Hançer, iddianameye de yansıyan maaşının yüzde 15'ini himmet olarak vermesi hususunda ise "Ben bunu himmet olarak değil yardım amaçlı olarak sorumlu abiye elden teslim ediyordum." dedi.

Sanık Hançer, darbe girişiminin yaşandığı 15 Temmuz'da filo komutanı Hakan Karakuş tarafından terörle mücadele harekatı olacağının söylenerek mesaide kalmalarının sağlandığını, yaşanan askeri faaliyetlerin bir darbe girişimi olduğunu ise ertesi gün gittiği evinde televizyonlardan öğrendiğini iddia etti.

"CD'yi bilgisayara takınca sadece bir oyun çıkıyordu"

Darbe girişiminin FETÖ tarafından yapıldığını anladıktan sonra bildiği herşeyi anlattığını ifade eden Hançer, "Ergenekon ve Balyoz sürecinden sonra sürekli olarak 'darbeye karşıyız' şeklinde söylemler vardı. Zaten 15 Temmuz'dan sonra anlayamadığım şeylerden biri de darbeye karşı olduğunu söyleyenlerin nasıl oldu da darbeye kalkıştığı oldu." diye konuştu.
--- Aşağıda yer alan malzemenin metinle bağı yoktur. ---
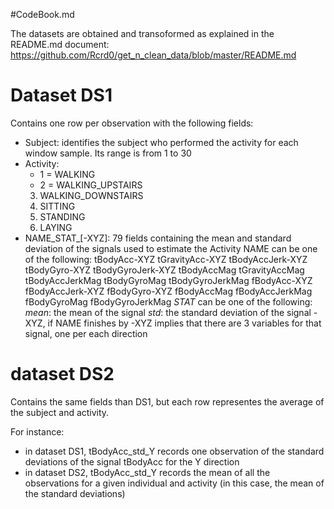 #CodeBook.md

The datasets are obtained and transoformed as explained in the README.md document:
https://github.com/Rcrd0/get_n_clean_data/blob/master/README.md

# Dataset DS1
Contains one row per observation with the following fields:
* Subject: identifies the subject who performed the activity for each window sample. Its range is from 1 to 30
* Activity:  
  *  1 = WALKING
  *  2 = WALKING_UPSTAIRS
  3. WALKING_DOWNSTAIRS
  4. SITTING
  5. STANDING
  6. LAYING
* NAME_STAT_[-XYZ]: 79 fields containing the mean and standard deviation of the signals used to estimate the Activity
  NAME can be one of the following:
        tBodyAcc-XYZ
        tGravityAcc-XYZ
        tBodyAccJerk-XYZ
        tBodyGyro-XYZ
        tBodyGyroJerk-XYZ
        tBodyAccMag
        tGravityAccMag
        tBodyAccJerkMag
        tBodyGyroMag
        tBodyGyroJerkMag
        fBodyAcc-XYZ
        fBodyAccJerk-XYZ
        fBodyGyro-XYZ
        fBodyAccMag
        fBodyAccJerkMag
        fBodyGyroMag
        fBodyGyroJerkMag
  _STAT_ can be one of the following:
        _mean_: the mean of the signal
        _std_: the standard deviation of the signal
  -XYZ, if NAME finishes by -XYZ implies that there are 3 variables for that signal, one per each direction
    
# dataset DS2
Contains the same fields than DS1, but each row representes the average of the subject and activity. 

For instance:
* in dataset DS1, tBodyAcc_std_Y records one observation of the standard deviations of the signal tBodyAcc for the Y direction
* in dataset DS2, tBodyAcc_std_Y records the mean of all the observations for a given individual and activity (in this case, the mean of the standard deviations)
 
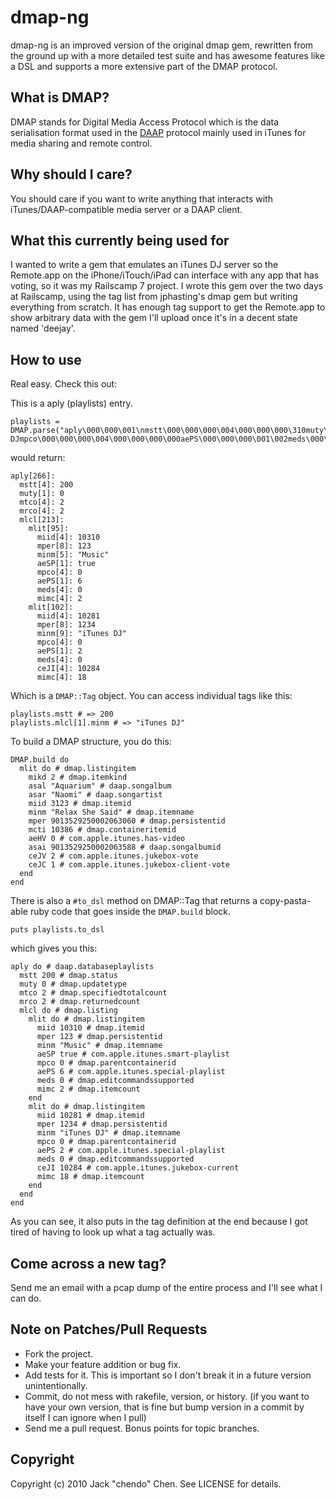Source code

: # dmap-ng

dmap-ng is an improved version of the original dmap gem, rewritten from the ground up with a more detailed test suite and has awesome features like a DSL and supports a more extensive part of the DMAP protocol.

## What is DMAP?

DMAP stands for Digital Media Access Protocol which is the data serialisation format used in the [DAAP](http://en.wikipedia.org/wiki/Digital_Audio_Access_Protocol) protocol mainly used in iTunes for media sharing and remote control.

## Why should I care?

You should care if you want to write anything that interacts with iTunes/DAAP-compatible media server or a DAAP client.

## What this currently being used for

I wanted to write a gem that emulates an iTunes DJ server so the Remote.app on the iPhone/iTouch/iPad can interface with any app that has voting, so it was my Railscamp 7 project. I wrote this gem over the two days at Railscamp, using the tag list from jphasting's dmap gem but writing everything from scratch. It has enough tag support to get the Remote.app to show arbitrary data with the gem I'll upload once it's in a decent state named 'deejay'.

## How to use

Real easy. Check this out:

This is a aply (playlists) entry.

    playlists = DMAP.parse("aply\000\000\001\nmstt\000\000\000\004\000\000\000\310muty\000\000\000\001\000mtco\000\000\000\004\000\000\000\002mrco\000\000\000\004\000\000\000\002mlcl\000\000\000\325mlit\000\000\000_miid\000\000\000\004\000\000(Fmper\000\000\000\b\000\000\000\000\000\000\000{minm\000\000\000\005MusicaeSP\000\000\000\001\001mpco\000\000\000\004\000\000\000\000aePS\000\000\000\001\006meds\000\000\000\004\000\000\000\000mimc\000\000\000\004\000\000\000\002mlit\000\000\000fmiid\000\000\000\004\000\000()mper\000\000\000\b\000\000\000\000\000\000\004\322minm\000\000\000\tiTunes DJmpco\000\000\000\004\000\000\000\000aePS\000\000\000\001\002meds\000\000\000\004\000\000\000\000ceJI\000\000\000\004\000\000(,mimc\000\000\000\004\000\000\000\022")
    
would return:

    aply[266]:
      mstt[4]: 200
      muty[1]: 0
      mtco[4]: 2
      mrco[4]: 2
      mlcl[213]:
        mlit[95]:
          miid[4]: 10310
          mper[8]: 123
          minm[5]: "Music"
          aeSP[1]: true
          mpco[4]: 0
          aePS[1]: 6
          meds[4]: 0
          mimc[4]: 2
        mlit[102]:
          miid[4]: 10281
          mper[8]: 1234
          minm[9]: "iTunes DJ"
          mpco[4]: 0
          aePS[1]: 2
          meds[4]: 0
          ceJI[4]: 10284
          mimc[4]: 18

      
      
Which is a `DMAP::Tag` object. You can access individual tags like this:

    playlists.mstt # => 200
    playlists.mlcl[1].minm # => "iTunes DJ"

To build a DMAP structure, you do this:

    DMAP.build do
      mlit do # dmap.listingitem
        mikd 2 # dmap.itemkind
        asal "Aquarium" # daap.songalbum
        asar "Naomi" # daap.songartist
        miid 3123 # dmap.itemid
        minm "Relax She Said" # dmap.itemname
        mper 9013529250002063060 # dmap.persistentid
        mcti 10386 # dmap.containeritemid
        aeHV 0 # com.apple.itunes.has-video
        asai 9013529250002063588 # daap.songalbumid
        ceJV 2 # com.apple.itunes.jukebox-vote
        ceJC 1 # com.apple.itunes.jukebox-client-vote
      end
    end
    
There is also a `#to_dsl` method on DMAP::Tag that returns a copy-pasta-able ruby code that goes inside the `DMAP.build` block.

    puts playlists.to_dsl
    
which gives you this:
    
    aply do # daap.databaseplaylists
      mstt 200 # dmap.status
      muty 0 # dmap.updatetype
      mtco 2 # dmap.specifiedtotalcount
      mrco 2 # dmap.returnedcount
      mlcl do # dmap.listing
        mlit do # dmap.listingitem
          miid 10310 # dmap.itemid
          mper 123 # dmap.persistentid
          minm "Music" # dmap.itemname
          aeSP true # com.apple.itunes.smart-playlist
          mpco 0 # dmap.parentcontainerid
          aePS 6 # com.apple.itunes.special-playlist
          meds 0 # dmap.editcommandssupported
          mimc 2 # dmap.itemcount
        end
        mlit do # dmap.listingitem
          miid 10281 # dmap.itemid
          mper 1234 # dmap.persistentid
          minm "iTunes DJ" # dmap.itemname
          mpco 0 # dmap.parentcontainerid
          aePS 2 # com.apple.itunes.special-playlist
          meds 0 # dmap.editcommandssupported
          ceJI 10284 # com.apple.itunes.jukebox-current
          mimc 18 # dmap.itemcount
        end
      end
    end
    
As you can see, it also puts in the tag definition at the end because I got tired of having to look up what a tag actually was.

## Come across a new tag?

Send me an email with a pcap dump of the entire process and I'll see what I can do.
    
## Note on Patches/Pull Requests
 
* Fork the project.
* Make your feature addition or bug fix.
* Add tests for it. This is important so I don't break it in a
  future version unintentionally.
* Commit, do not mess with rakefile, version, or history.
  (if you want to have your own version, that is fine but bump version in a commit by itself I can ignore when I pull)
* Send me a pull request. Bonus points for topic branches.

## Copyright

Copyright (c) 2010 Jack "chendo" Chen. See LICENSE for details.
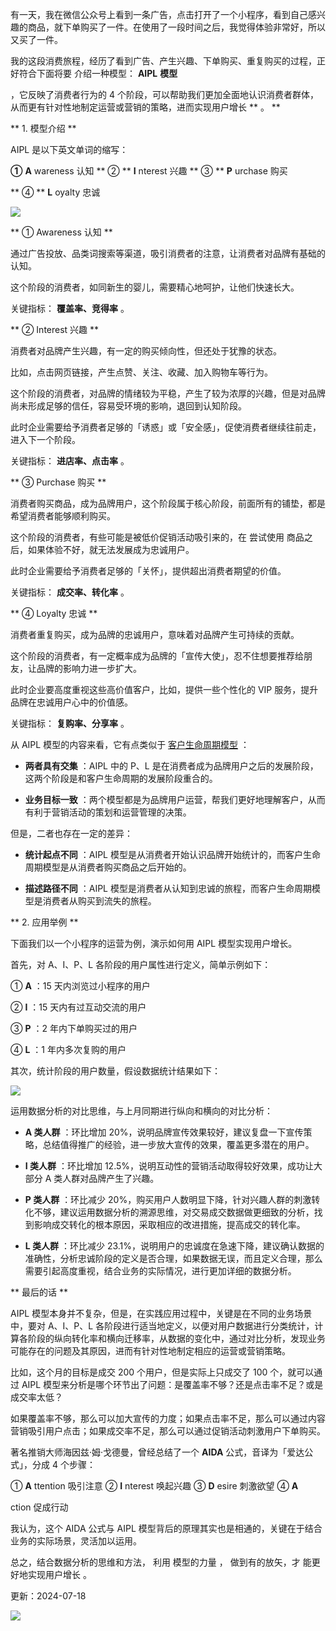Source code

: 有一天，我在微信公众号上看到一条广告，点击打开了一个小程序，看到自己感兴趣的商品，就下单购买了一件。在使用了一段时间之后，我觉得体验非常好，所以又买了一件。

我的这段消费旅程，经历了看到广告、产生兴趣、下单购买、重复购买的过程，正好符合下面将要  介绍一种模型： **AIPL** **模型**

，它反映了消费者行为的 4 个阶段，可以帮助我们更加全面地认识消费者群体，从而更有针对性地制定运营或营销的策略，进而实现用户增长  ** 。  **

  

** 1\. 模型介绍  **  

AIPL 是以下英文单词的缩写：  

**①** **A** wareness 认知  ** ②  ** **I** nterest 兴趣  ** ③  ** **P** urchase 购买

** ④  ** **L** oyalty 忠诚  

![](https://mmbiz.qpic.cn/mmbiz_png/giaycic3UNwo25HFY3mgKhrRQnAk0EicautuOfETnHBkTRy4dx9Hh9NddIaDuj8q8icia2Wgt2hLmjrIaPo4bq5yzicg/640?wx_fmt=png)  

** ① Awareness 认知  **  

通过广告投放、品类词搜索等渠道，吸引消费者的注意，让消费者对品牌有基础的认知。  

这个阶段的消费者，如同新生的婴儿，需要精心地呵护，让他们快速长大。  

关键指标： **覆盖率、竞得率** 。  

  

** ② Interest 兴趣  **  

消费者对品牌产生兴趣，有一定的购买倾向性，但还处于犹豫的状态。  

比如，点击网页链接，产生点赞、关注、收藏、加入购物车等行为。  

这个阶段的消费者，对品牌的情绪较为平稳，产生了较为浓厚的兴趣，但是对品牌尚未形成足够的信任，容易受环境的影响，退回到认知阶段。  

此时企业需要给予消费者足够的「诱惑」或「安全感」，促使消费者继续往前走，进入下一个阶段。  

  

关键指标： **进店率、点击率** 。  

** ③ Purchase 购买  **  

消费者购买商品，成为品牌用户，这个阶段属于核心阶段，前面所有的铺垫，都是希望消费者能够顺利购买。  

这个阶段的消费者，有些可能是被低价促销活动吸引来的，在  尝试使用  商品之后，如果体验不好，就无法发展成为忠诚用户。  

此时企业需要给予消费者足够的「关怀」，提供超出消费者期望的价值。  

  

关键指标： **成交率、转化率** 。  

** ④ Loyalty 忠诚  **  

消费者重复购买，成为品牌的忠诚用户，意味着对品牌产生可持续的贡献。  

  

这个阶段的消费者，有一定概率成为品牌的「宣传大使」，忍不住想要推荐给朋友，让品牌的影响力进一步扩大。  

此时企业要高度重视这些高价值客户，比如，提供一些个性化的 VIP 服务，提升品牌在忠诚用户心中的价值感。  

关键指标： **复购率、分享率** 。  

从 AIPL 模型的内容来看，它有点类似于 [客户生命周期模型](http://mp.weixin.qq.com/s?__biz=MzA4ODE2OTIxMw==&mid=2653478327&idx=1&sn=4bd1bb87e2d06bf6089fb29ce6b80b8e&chksm=8bf23225bc85bb33634354100202657a9f6a416906e2e0d8895f2a1a5d8d3100bf15b8829e44&scene=21#wechat_redirect) ：  

  * **两者具有交集** ：AIPL 中的 P、L 是在消费者成为品牌用户之后的发展阶段，这两个阶段是和客户生命周期的发展阶段重合的。 

  

  * **业务目标一致** ：两个模型都是为品牌用户运营，帮我们更好地理解客户，从而有利于营销活动的策划和运营管理的决策。 

  

但是，二者也存在一定的差异：  

  

  * **统计起点不同** ：AIPL 模型是从消费者开始认识品牌开始统计的，而客户生命周期模型是从消费者购买商品之后开始的。 

  

  * **描述路径不同** ：AIPL 模型是消费者从认知到忠诚的旅程，而客户生命周期模型是消费者从购买到流失的旅程。   

  

** 2\. 应用举例  **  

下面我们以一个小程序的运营为例，演示如何用 AIPL 模型实现用户增长。  

首先，对 A、I、P、L 各阶段的用户属性进行定义，简单示例如下：  

  

① **A** ：15 天内浏览过小程序的用户  

② **I** ：15 天内有过互动交流的用户  

③ **P** ：2 年内下单购买过的用户  

④ **L** ：1 年内多次复购的用户  

其次，统计阶段的用户数量，假设数据统计结果如下：  

![](https://mmbiz.qpic.cn/mmbiz_png/giaycic3UNwo25HFY3mgKhrRQnAk0EicautHTsuhRcQQ8vdPHRaJUuo7UptqxvMBicOeib42EeASs3s0icpzpYCKfUxw/640?wx_fmt=png)  

运用数据分析的对比思维，与上月同期进行纵向和横向的对比分析：  

  * **A 类人群** ：环比增加 20%，说明品牌宣传效果较好，建议复盘一下宣传策略，总结值得推广的经验，进一步放大宣传的效果，覆盖更多潜在的用户。 

  

  * **I 类人群** ：环比增加 12.5%，说明互动性的营销活动取得较好效果，成功让大部分 A 类人群对品牌产生了兴趣。 

  

  * **P 类人群** ：环比减少 20%，购买用户人数明显下降，针对兴趣人群的刺激转化不够，建议运用数据分析的溯源思维，对交易成交数据做更细致的分析，找到影响成交转化的根本原因，采取相应的改进措施，提高成交的转化率。 

  

  * **L 类人群** ：环比减少 23.1%，说明用户的忠诚度在急速下降，建议确认数据的准确性，分析忠诚阶段的定义是否合理，如果数据无误，而且定义合理，那么需要引起高度重视，结合业务的实际情况，进行更加详细的数据分析。 

  

** 最后的话  **  

AIPL 模型本身并不复杂，但是，在实践应用过程中，关键是在不同的业务场景中，要对 A、I、P、L 各阶段进行适当地定义，以便对用户数据进行分类统计，计算各阶段的纵向转化率和横向迁移率，从数据的变化中，通过对比分析，发现业务可能存在的问题及其原因，进而有针对性地制定相应的运营或营销策略。  

比如，这个月的目标是成交 200 个用户，但是实际上只成交了 100 个，就可以通过 AIPL 模型来分析是哪个环节出了问题：是覆盖率不够？还是点击率不足？或是成交率太低？  

  

如果覆盖率不够，那么可以加大宣传的力度；如果点击率不足，那么可以通过内容营销吸引用户点击；如果成交率不足，那么可以通过促销活动刺激用户下单购买。  

著名推销大师海因兹·姆·戈德曼，曾经总结了一个 **AIDA** 公式，音译为「爱达公式」，分成 4 个步骤：  

① **A** ttention  吸引注意  ② **I** nterest  唤起兴趣  ③ **D** esire  刺激欲望  ④ **A**

ction  促成行动  

我认为，这个 AIDA 公式与 AIPL 模型背后的原理其实也是相通的，关键在于结合业务的实际场景，灵活加以运用。  

总之，结合数据分析的思维和方法，  利用  模型的力量  ，  做到有的放矢，才  能更好地实现用户增长  。 

更新：2024-07-18

![](https://visitor-badge.laobi.icu/badge?page_id=sjhfx.linji&left_text=PageViews&right_color=%2300589F)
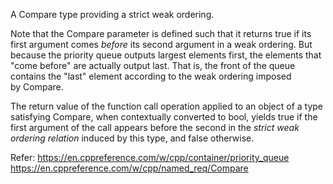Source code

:   
A Compare type providing a strict weak ordering.

Note that the Compare parameter is defined such that it returns true if its first argument comes _before_ its second argument in a weak ordering. But because the priority queue outputs largest elements first, the elements that "come before" are actually output last. That is, the front of the queue contains the "last" element according to the weak ordering imposed by Compare.

The return value of the function call operation applied to an object of a type satisfying Compare, when contextually converted to bool, yields true if the first argument of the call appears before the second in the _strict weak ordering relation_ induced by this type, and false otherwise.

Refer: https://en.cppreference.com/w/cpp/container/priority_queue
https://en.cppreference.com/w/cpp/named_req/Compare
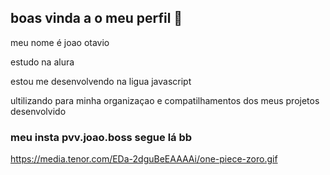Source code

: ## boas vinda a o meu perfil 🖤
meu nome é joao otavio

estudo na alura

estou me desenvolvendo na ligua javascript

ultilizando para minha organizaçao e compatilhamentos dos meus projetos desenvolvido

### meu insta pvv.joao.boss segue lá bb

![]()https://media.tenor.com/EDa-2dguBeEAAAAi/one-piece-zoro.gif



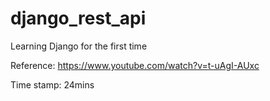 # django_rest_api
Learning Django for the first time


Reference: https://www.youtube.com/watch?v=t-uAgI-AUxc

Time stamp: 24mins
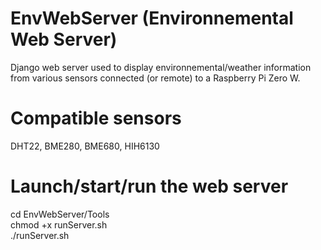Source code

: # EnvWebServer (Environnemental Web Server)
Django web server used to display environnemental/weather information from various sensors connected (or remote) to a Raspberry Pi Zero W.

# Compatible sensors
DHT22, BME280, BME680, HIH6130

# Launch/start/run the web server
cd EnvWebServer/Tools <br />
chmod +x runServer.sh <br />
./runServer.sh <br />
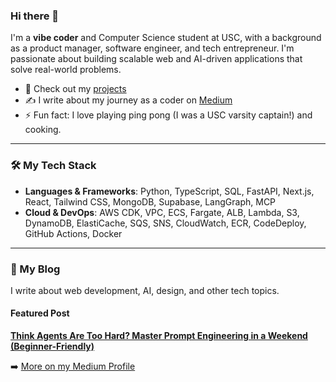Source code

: ### Hi there 👋

I'm a **vibe coder** and Computer Science student at USC, with a background as a product manager, software engineer, and tech entrepreneur. I'm passionate about building scalable web and AI-driven applications that solve real-world problems.

- 🔭 Check out my [projects](/projects)
- ✍️ I write about my journey as a coder on [Medium](https://medium.com/@chriswhp04)
- ⚡ Fun fact: I love playing ping pong (I was a USC varsity captain!) and cooking.

---

### 🛠️ My Tech Stack
- **Languages & Frameworks**: Python, TypeScript, SQL, FastAPI, Next.js, React, Tailwind CSS, MongoDB, Supabase, LangGraph, MCP
- **Cloud & DevOps**: AWS CDK, VPC, ECS, Fargate, ALB, Lambda, S3, DynamoDB, ElastiCache, SQS, SNS, CloudWatch, ECR, CodeDeploy, GitHub Actions, Docker

---

### 📝 My Blog

I write about web development, AI, design, and other tech topics. 

#### Featured Post
**[Think Agents Are Too Hard? Master Prompt Engineering in a Weekend (Beginner-Friendly)](https://medium.com/@chriswhp04/think-agents-are-too-hard-master-prompt-engineering-in-a-weekend-beginner-friendly-0be64e7396b8)**

➡️ [More on my Medium Profile](https://medium.com/@chriswhp04)
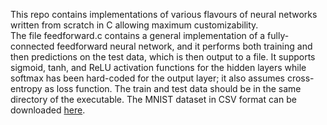 This repo contains implementations of various flavours of neural networks written from scratch in C allowing maximum customizability.  
The file feedforward.c contains a general implementation of a fully-connected feedforward neural network, and it performs both training and then predictions on the test data, which is then output to a file. It supports sigmoid, tanh, and ReLU activation functions for the hidden layers while softmax has been hard-coded for the output layer; it also assumes cross-entropy as loss function.
The train and test data should be in the same directory of the executable. The MNIST dataset in CSV format can be downloaded [here](https://drive.google.com/file/d/1cANqXh282D8pDhnbBXysiaRqhmR5y5UW/view).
Hançer, katıldığı ev sohbetlerine ilişkin ise "17-25 Aralık'tan önce yapılan ev toplantılarında bavul içinde Kur'an, Fethullah Gülen'in kitapları ve doküman geliyordu. Toplantı süresince bunları okuyup tartışıyorduk. Sohbet bitince geri götürüyordu. 17-25 Aralık sürecinden sonra ise sohbetlere bir süre kitap vesaire getirilmedi. Daha sonraki ev sohbetlerine bir CD ile daha fazla dini doküman getirilmeye başlandı. Bu CD'yi bilgisayara takınca sadece bir oyun çıkıyordu. Belli bir seviyeye kadar oyunu oynayıp yanınca şifre giriyorduk ve dokümanlar açılıyordu." ifadelerini kullandı.

Örgüt abilerinin kendi aralarında şifreli bir program kullandığını anlatan sanık Hançer, sözde abilerin kendisine programın adını söylemediklerini kaydetti. Hançer sözlerini şöyle sürdürdü:

"Bu program muhtemelen "ByLock'tur. Programdan görüşürken biz görmeyelim diye peçete ile üzerini kapatıyorlardı. Kamerada gözükmeyelim diye de özellikle dikkat ediyorlardı. Namazı ima yoluyla kılmamızı, içki içmemiz gereken bir ortam olursa içmemizi söylediler. Örgütle alakalı bir kaç internet sitesine de özellikle girmememizi, İP yoluyla bu siteye girenlerin tespit edilebileceğini söylüyorlardı. Kesinlikle bu yapıya ait bir şeyi internetten araştırmamamızı hatta namaz saatlerine bile internet üzerinden bakmamamızı istiyorlardı."

Cumhuriyet savcısının sorusu üzerine Hançer, FETÖ yapılanması ile bağı olduğunu ilk başlarda ailesinin de bilmediğini, kendisinden sorumlu FETÖ üyelerinin buna izin vermediğini belirtti. Hançer, kursiyer teğmen olduktan sonra bu durumu ailesine bildirdiğini ifade etti.

Savunma yapan eski üsteğmen Caner Çamoğlu ile eski kursiyer teğmenler Selahattin Yıldız ve Ertuğrul Dinçer ise suçlamaları kabul etmediklerini belirterek tahliye ve beraat talebinde bulundu.